### [READING TEXT]
===============
Isis: The Origins of Violence Page #2

Year:
2017
23 Views


In the Koran, jihad meant the effort

required to be a good Muslim.

But defeat here gave it a much

sharper meaning.

Sacred violence.

Stories began to be told of

Muhammad,

that he believed those who died

fighting for Islam

would receive the

greatest rewards in heaven.

The sword scrapes away sin.

As a result, those who died here

were cast as martyrs.

In here we've got the tomb of...

...supposedly, an Arab soldier

in the first Arab campaign

that was sent

against Constantinople.

And he is supposed to have died

here, so he ranks as a martyr.

He died for his faith.

And the... ...sight of his...

...tomb was discovered, supposedly,

after the Muslims had conquered

Constantinople in 1453.

So many centuries afterwards.

And... ...you might think...

...this was quite a convenient, not

to say improbable, discovery.

Nevertheless, this tomb in here

commemorates one of Islam's

earliest jihadis.

With the Ottoman conquest of

Constantinople,

the city became the capital

of a great Islamic civilisation.

Its sultans ruled as caliphs,

successors of Muhammad himself,

and claimed the allegiance of

Muslims across the world.

But then, a century ago, came the

fall.

The Royal Navy in the Bosphorus

marked the end of the

First World War.

Allied troops occupied Istanbul.

A new Turkish strongman arrived,

Ataturk,

a moderniser with little time for

Islam.

In 1924 his assault on Islamic

tradition reached a seismic climax.

This is the Dolmabahce Palace. It

was built in the mid-19th century.

Now, the reason that it is a museum

these days is because the dynasty

for which it was built, the Ottoman

caliphs, no longer exists.

And the reason for that is that

on 3rd March, 1924,

the caliphate itself was abolished.

So, a line of caliphs that stretched

all the way back

to the lifetime of

those who'd known Muhammad himself

was terminated.
===============
### [Dataset items]
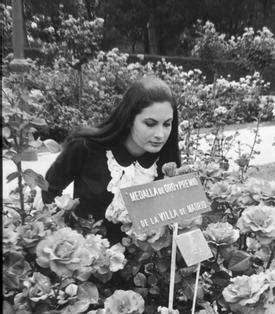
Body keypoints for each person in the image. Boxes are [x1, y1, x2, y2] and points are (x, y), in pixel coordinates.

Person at [41, 75, 181, 244]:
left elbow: (175, 212)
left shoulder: (167, 160)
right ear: (129, 119)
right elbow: (49, 189)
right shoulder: (85, 147)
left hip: (145, 262)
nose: (160, 134)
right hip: (88, 260)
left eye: (167, 124)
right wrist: (66, 237)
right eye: (150, 123)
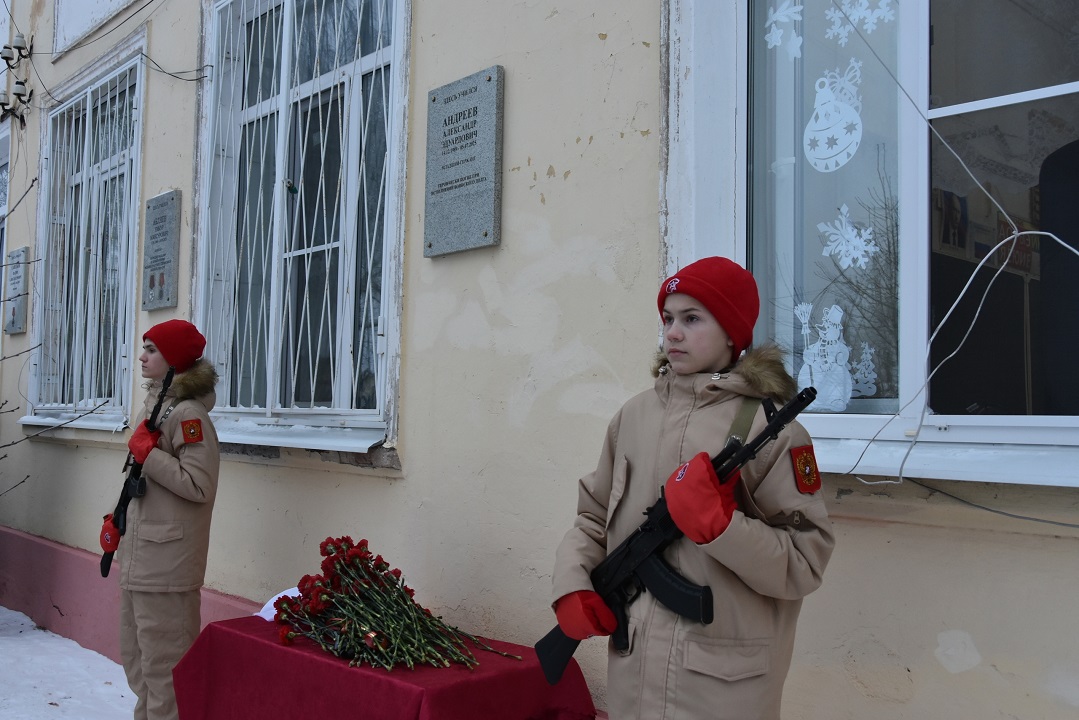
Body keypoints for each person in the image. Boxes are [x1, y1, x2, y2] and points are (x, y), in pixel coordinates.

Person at [551, 257, 834, 720]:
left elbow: (806, 562)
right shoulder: (633, 418)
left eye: (691, 319)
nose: (672, 333)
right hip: (634, 679)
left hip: (721, 689)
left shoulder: (773, 432)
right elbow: (592, 517)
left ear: (731, 333)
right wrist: (573, 583)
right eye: (667, 319)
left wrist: (722, 528)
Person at [119, 319, 220, 720]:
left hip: (168, 565)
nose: (142, 357)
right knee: (137, 664)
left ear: (174, 359)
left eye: (152, 349)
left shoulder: (189, 415)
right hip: (139, 556)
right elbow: (139, 478)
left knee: (166, 674)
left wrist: (151, 455)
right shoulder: (156, 405)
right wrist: (117, 517)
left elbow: (199, 486)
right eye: (144, 348)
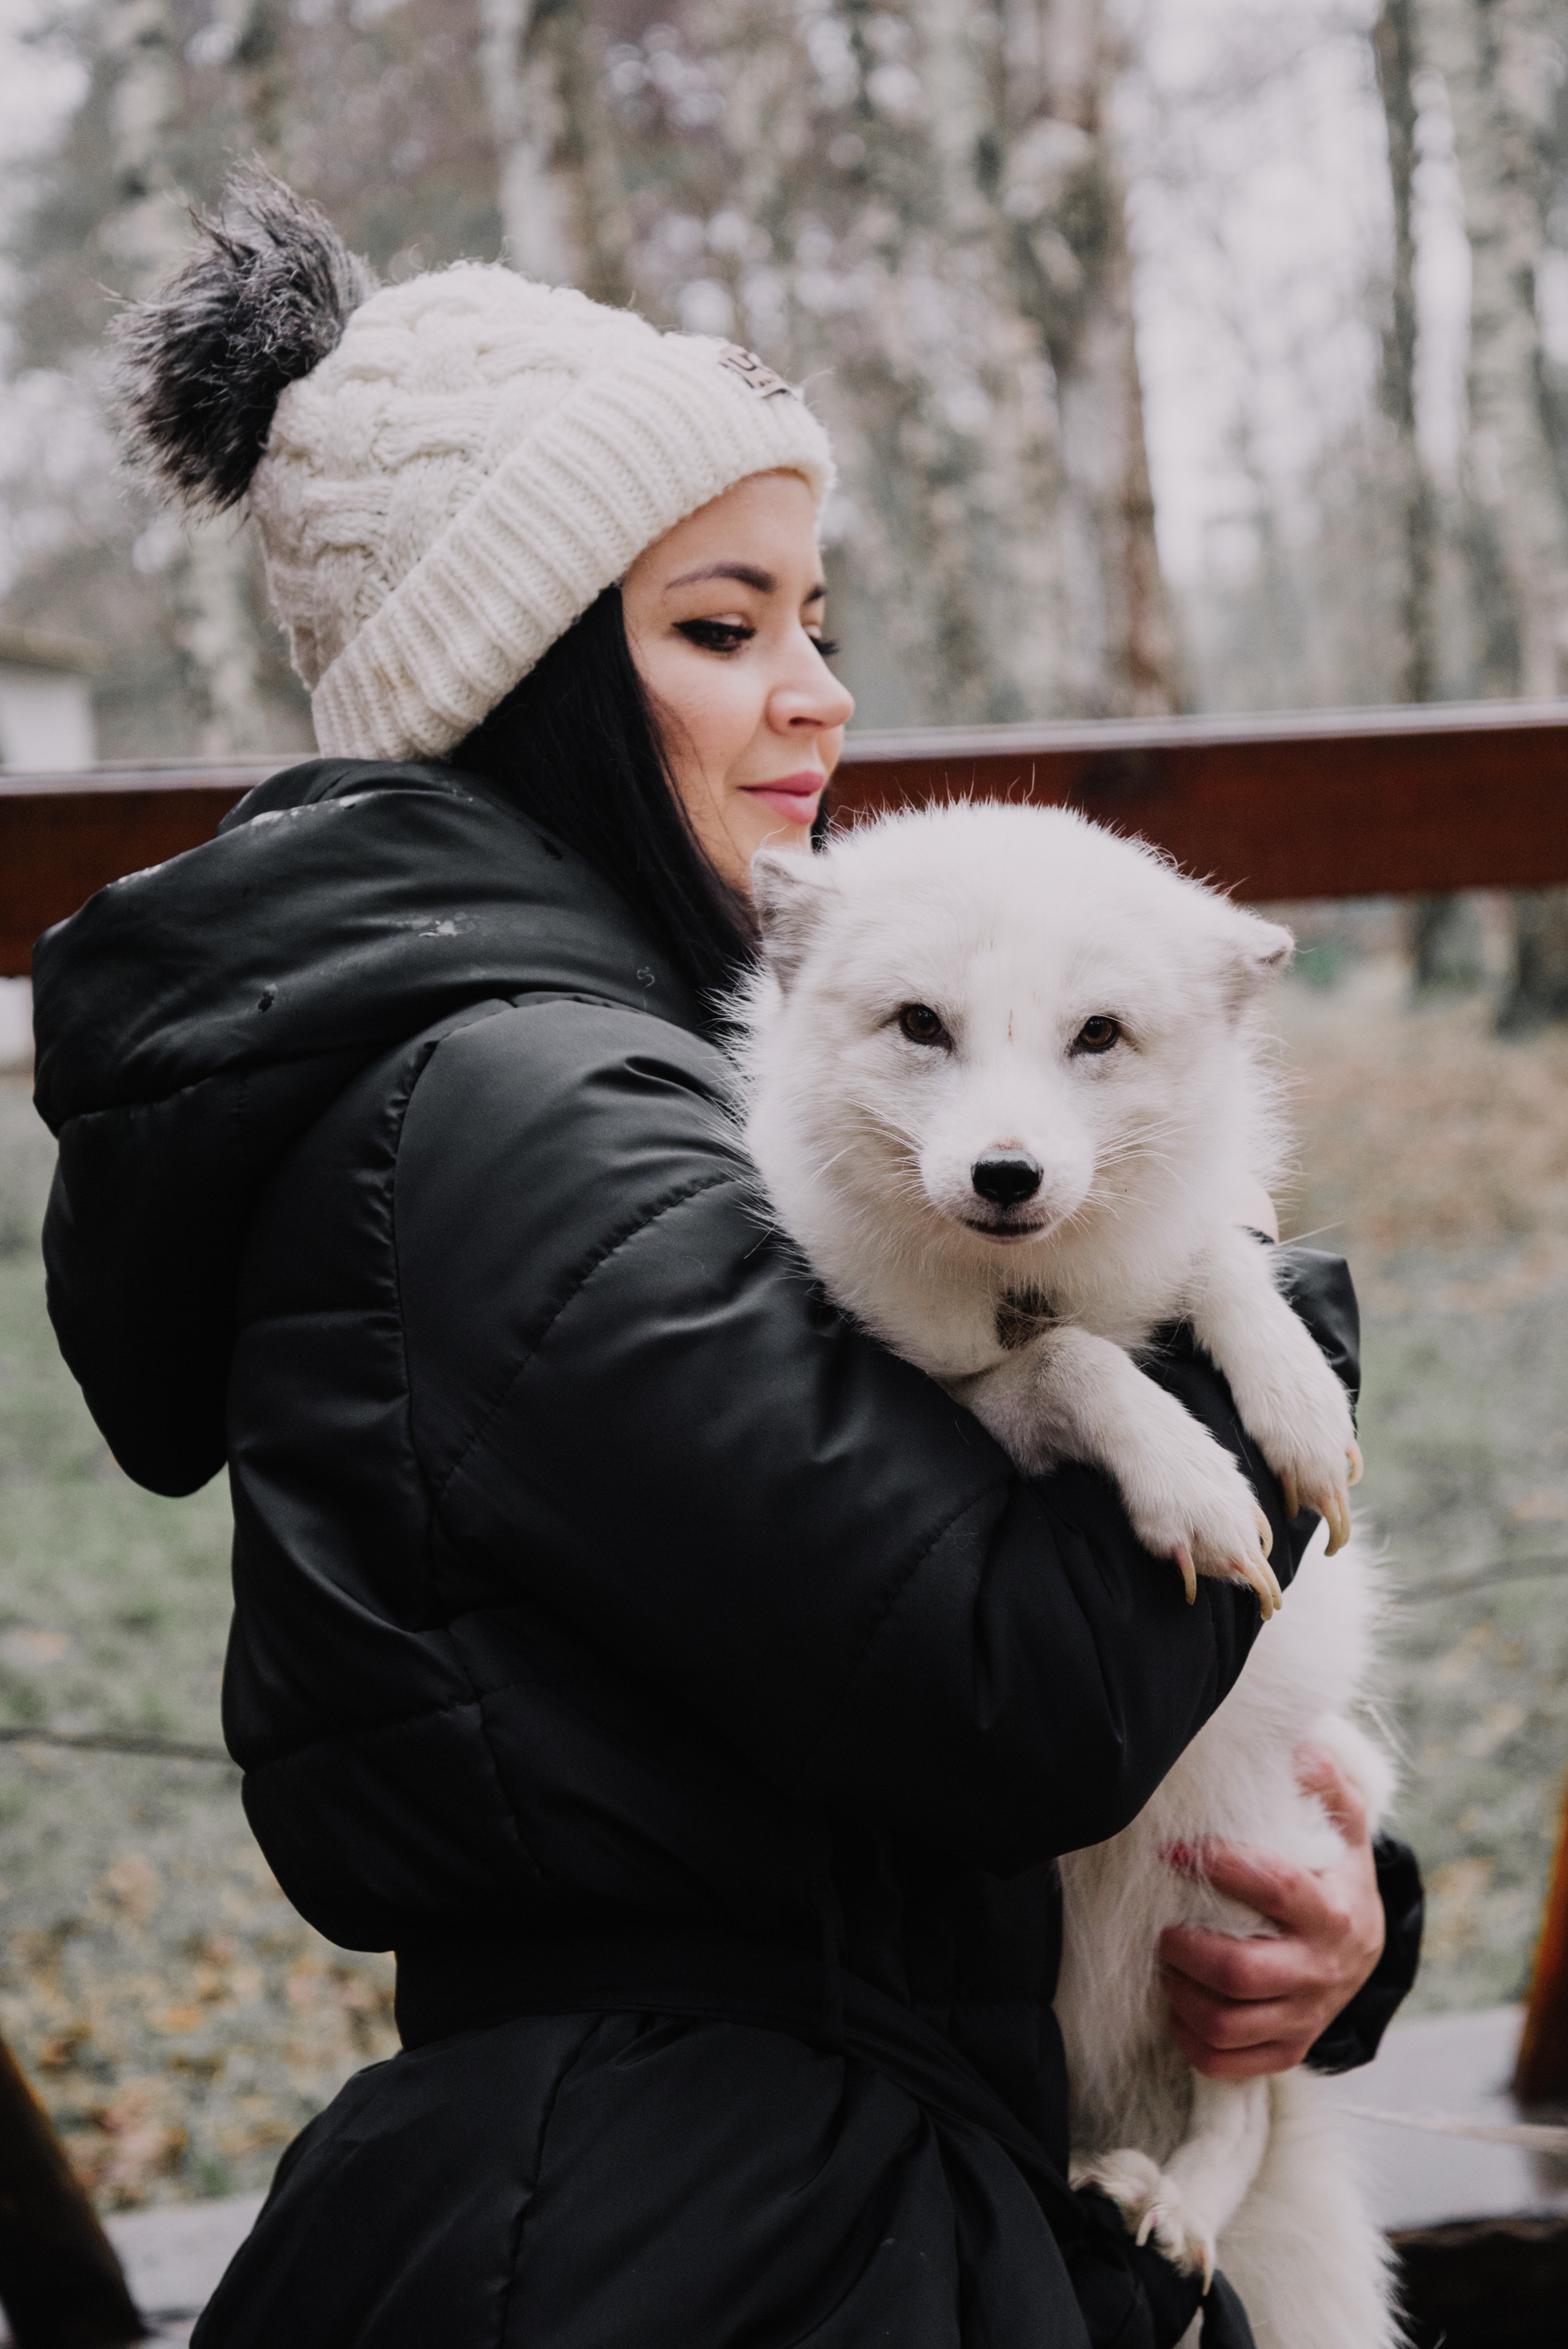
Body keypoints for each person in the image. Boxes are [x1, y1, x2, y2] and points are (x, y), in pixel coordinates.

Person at [32, 173, 1420, 2349]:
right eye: (720, 625)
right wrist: (1249, 1268)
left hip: (822, 2146)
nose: (817, 699)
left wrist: (1329, 1917)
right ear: (528, 677)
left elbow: (961, 1713)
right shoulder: (516, 1116)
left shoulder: (627, 1058)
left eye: (818, 621)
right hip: (731, 2226)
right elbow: (1004, 1681)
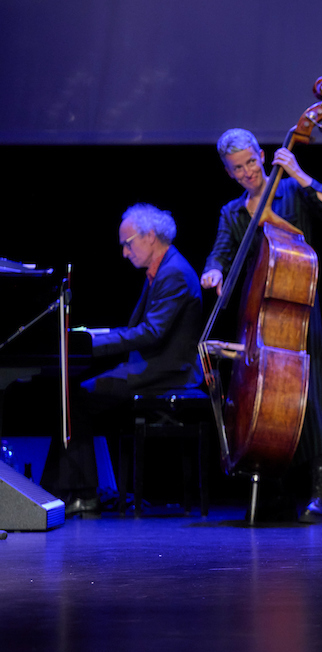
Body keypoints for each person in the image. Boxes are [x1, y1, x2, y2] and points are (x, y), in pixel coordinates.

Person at [201, 128, 322, 523]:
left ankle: (319, 496)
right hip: (258, 314)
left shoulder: (292, 190)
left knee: (310, 401)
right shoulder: (232, 212)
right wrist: (214, 271)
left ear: (261, 156)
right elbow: (220, 252)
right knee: (262, 404)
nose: (247, 172)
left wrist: (299, 173)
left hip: (298, 308)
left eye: (250, 162)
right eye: (237, 168)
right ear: (229, 172)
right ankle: (276, 492)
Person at [50, 204, 203, 515]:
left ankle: (80, 493)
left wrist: (92, 343)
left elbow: (152, 332)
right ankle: (63, 491)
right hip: (155, 365)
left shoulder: (173, 273)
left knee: (76, 397)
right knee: (74, 395)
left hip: (169, 371)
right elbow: (143, 330)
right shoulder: (162, 269)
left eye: (128, 243)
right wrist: (96, 336)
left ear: (150, 236)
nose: (124, 252)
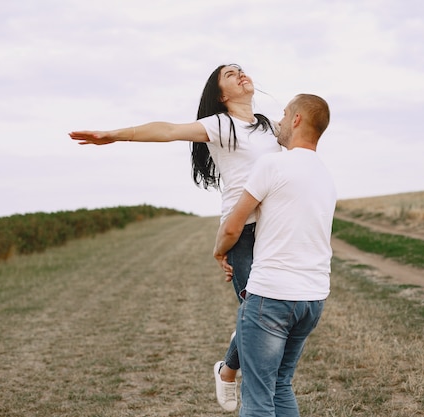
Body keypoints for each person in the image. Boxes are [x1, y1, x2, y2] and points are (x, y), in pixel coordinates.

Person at [69, 64, 281, 411]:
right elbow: (166, 130)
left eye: (242, 69)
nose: (241, 74)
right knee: (256, 310)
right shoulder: (220, 125)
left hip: (274, 227)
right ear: (221, 95)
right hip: (240, 230)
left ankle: (227, 369)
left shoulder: (269, 126)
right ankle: (233, 375)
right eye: (230, 74)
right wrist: (114, 134)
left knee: (262, 309)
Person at [213, 94, 336, 416]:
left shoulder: (272, 164)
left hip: (272, 296)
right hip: (313, 299)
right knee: (281, 385)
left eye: (283, 115)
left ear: (296, 120)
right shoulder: (326, 176)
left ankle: (226, 371)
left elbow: (232, 227)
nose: (278, 122)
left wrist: (218, 253)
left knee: (257, 399)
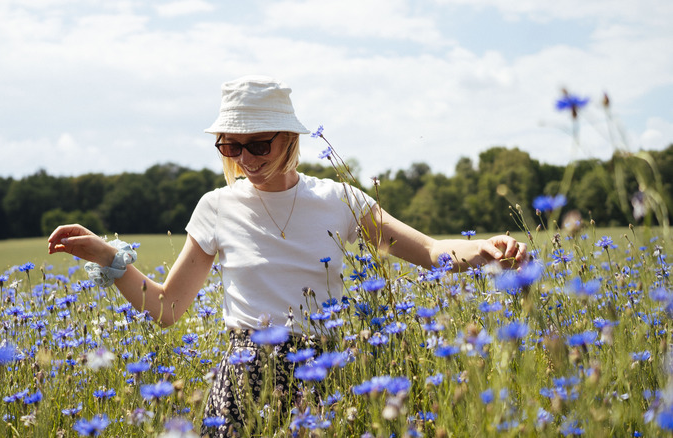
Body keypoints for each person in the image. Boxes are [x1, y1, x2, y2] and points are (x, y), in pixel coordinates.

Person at [47, 75, 529, 436]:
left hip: (328, 371)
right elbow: (166, 308)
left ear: (289, 138)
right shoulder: (215, 207)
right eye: (231, 146)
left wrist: (485, 250)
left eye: (258, 144)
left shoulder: (339, 200)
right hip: (244, 375)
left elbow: (430, 250)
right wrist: (108, 257)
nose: (245, 159)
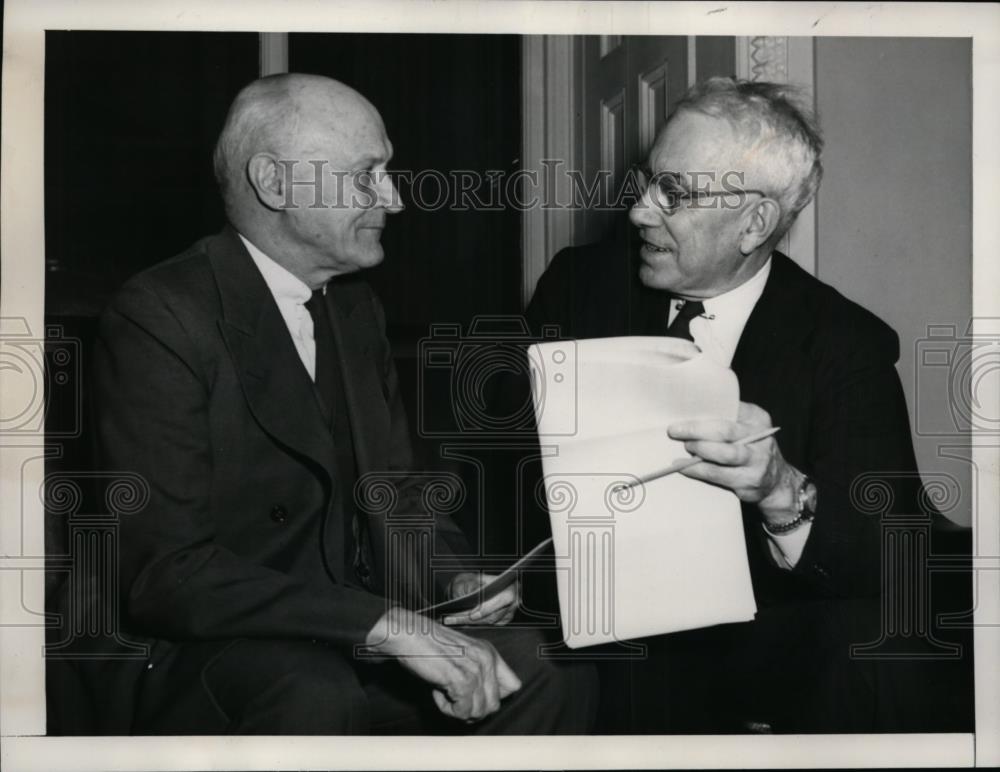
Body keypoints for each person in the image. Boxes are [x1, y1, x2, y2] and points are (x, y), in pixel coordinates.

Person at [92, 73, 596, 735]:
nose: (392, 197)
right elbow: (169, 575)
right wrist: (384, 625)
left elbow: (400, 491)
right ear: (275, 183)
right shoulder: (162, 315)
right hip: (211, 651)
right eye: (366, 175)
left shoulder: (353, 307)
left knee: (540, 666)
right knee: (317, 691)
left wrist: (454, 578)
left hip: (345, 632)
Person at [524, 77, 972, 733]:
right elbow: (506, 466)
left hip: (750, 650)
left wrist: (782, 490)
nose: (640, 212)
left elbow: (885, 552)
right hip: (591, 633)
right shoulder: (577, 287)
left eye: (674, 192)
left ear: (754, 222)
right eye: (648, 182)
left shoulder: (845, 346)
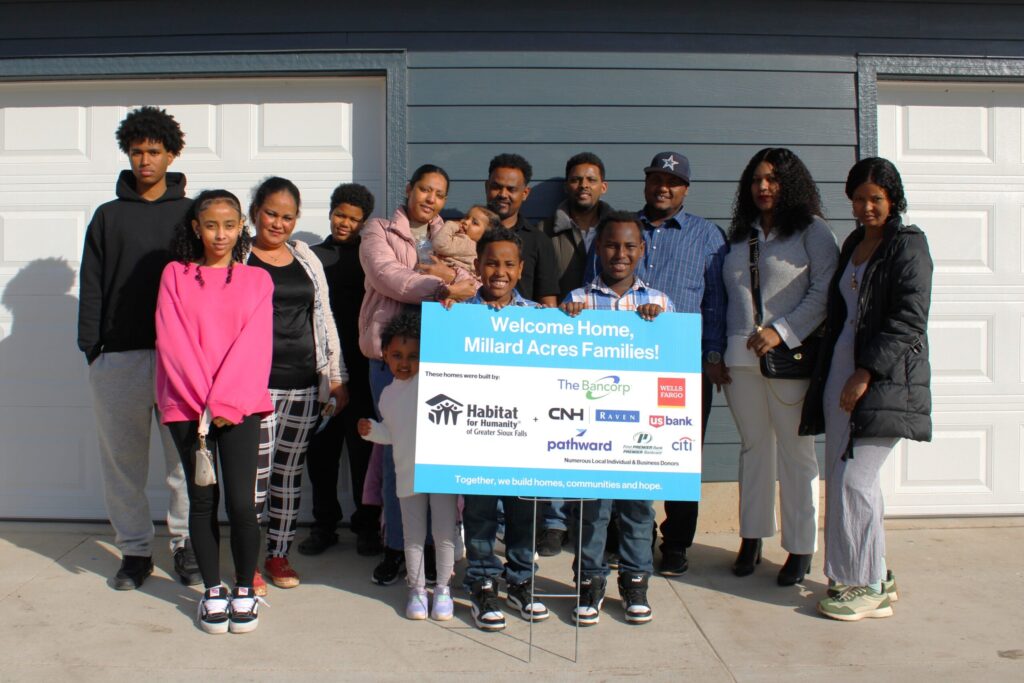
===============
### [EXERCISE INSTRUCTIONS]
- a) According to the documentary transcript, on what date was the caliphate abolished?
- b) Continue the documentary transcript from its last sentence.

### [ANSWER SET]
- a) The caliphate was abolished on March 3, 1924.

- b)
And that evening,

the prefect of police came to the

palace and told the Caliph,

Abdulmejid II, that

it was all over,

that he had to leave,

and that he had to pack his bags and

go that very night.

The last caliph left Istanbul at

5.30 in the morning.

His journey into exile took him

across the Galata Bridge.

He headed north through the aqueduct

of Valens...

...along the ancient walls

and out through the Edirne Gate...

...where, almost 500 years before,

the sultan who had conquered

Constantinople

first entered the city.

The Caliph and his family were

dumped here...

...a provincial railway station,

30 miles outside Istanbul,

by authorities who wanted as few

people as possible to know

what was happening.

He waited at the station house for

13 hours.

The train, when it arrived, was the

Orient Express...

...ironically enough, then, as now,

one of the most flamboyant symbols

of Western wealth and reach.

An extra carriage had been added for

his luggage and his wives.

He left with a Swiss visa

and 2,000 British pounds.

He never came back.

In the West, no-one remembers this

moment.

But Osama bin Laden did.

When he destroyed

the World Trade Center

it was the end of the caliphate

that was uppermost in his mind.

"Our nation," he declared,

"has been tasting this humiliation

and contempt"

"for more than 80 years."

The caliphate is the kind of ideal

that never completely disappears.

For years it was locked-up in

history's left luggage.

But then, someone picked up the key.

In 2014, Isis declared a new

caliphate.

Their leader, al-Baghdadi, became

the new caliph.

This is the Monastery of Mar Mattai,

St Matthew.

Founded in the fourth century, it's

the oldest monastery in Iraq.

Once there were thousands of monks

here.

Now, only a handful.

And when I came here a few months

ago,

it was not hard to find the reason

why.

If you'd looked out here 1,200 years

ago,

you would have been looking at the

beating heart of Christendom.

Because at a time when the

Christians of Europe were

embattled and impoverished,

the Christians of the lands

out there were enjoying

a golden age.

Those days have long gone.

Um, in this huge monastery,

there are now only two monks.

And if those two monks ventured down

there beyond that ridge,

you see there are two black patches

over there,

like kind of patches of mould.

Those are villages, and if the monks

went into those villages,

they would be killed on the spot.

Um...

Just beyond the horizon lies the

city of Mosul where,

for the first time in 1,500 years,

Mass is no longer heard.

And the reason for that is that over

there...

...those lands that were once the

Christian heartlands

are now the Islamic State.

Out there are the shock troops of

Isis.

The holy place.

I should also show you the secret

altar in the monastery.

Maybe if you want, you can see it

now.

I would like that. Yes.

Thank you.

Father Yusuf is one of the very few

monks left in this monastery.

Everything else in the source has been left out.